Extract every line of the listing that contains the string "knee", treating uppercase and lowercase letters as different.

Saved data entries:

↓↓↓

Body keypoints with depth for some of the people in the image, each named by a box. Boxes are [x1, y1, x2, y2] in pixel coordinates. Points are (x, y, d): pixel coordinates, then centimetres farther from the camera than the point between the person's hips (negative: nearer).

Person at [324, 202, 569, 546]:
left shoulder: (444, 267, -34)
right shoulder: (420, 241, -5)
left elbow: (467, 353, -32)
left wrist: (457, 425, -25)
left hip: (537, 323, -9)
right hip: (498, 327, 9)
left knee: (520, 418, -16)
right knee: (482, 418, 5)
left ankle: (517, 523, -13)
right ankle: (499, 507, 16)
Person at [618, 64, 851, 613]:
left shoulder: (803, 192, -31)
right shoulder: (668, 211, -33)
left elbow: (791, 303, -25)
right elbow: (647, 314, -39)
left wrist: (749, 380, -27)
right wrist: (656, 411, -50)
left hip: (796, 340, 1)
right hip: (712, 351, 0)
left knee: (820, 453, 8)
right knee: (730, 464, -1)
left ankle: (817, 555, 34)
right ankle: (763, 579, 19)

↑↑↑
↓↓↓

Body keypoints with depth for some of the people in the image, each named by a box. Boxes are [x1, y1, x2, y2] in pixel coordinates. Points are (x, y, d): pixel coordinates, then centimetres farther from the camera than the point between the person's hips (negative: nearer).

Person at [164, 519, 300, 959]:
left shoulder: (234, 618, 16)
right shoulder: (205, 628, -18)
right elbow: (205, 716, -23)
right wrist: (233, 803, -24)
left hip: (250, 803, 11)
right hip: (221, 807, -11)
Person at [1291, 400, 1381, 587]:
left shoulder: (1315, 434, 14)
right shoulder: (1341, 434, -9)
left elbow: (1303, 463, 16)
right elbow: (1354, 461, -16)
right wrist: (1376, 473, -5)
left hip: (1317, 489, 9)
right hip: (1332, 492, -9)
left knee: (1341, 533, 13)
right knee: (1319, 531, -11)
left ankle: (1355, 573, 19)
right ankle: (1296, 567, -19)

↑↑↑

Task solution:
left knee: (520, 418, -16)
right knee: (482, 418, 5)
left knee: (820, 453, 8)
right knee: (730, 464, -1)
left knee: (1341, 533, 13)
right knee: (1319, 531, -11)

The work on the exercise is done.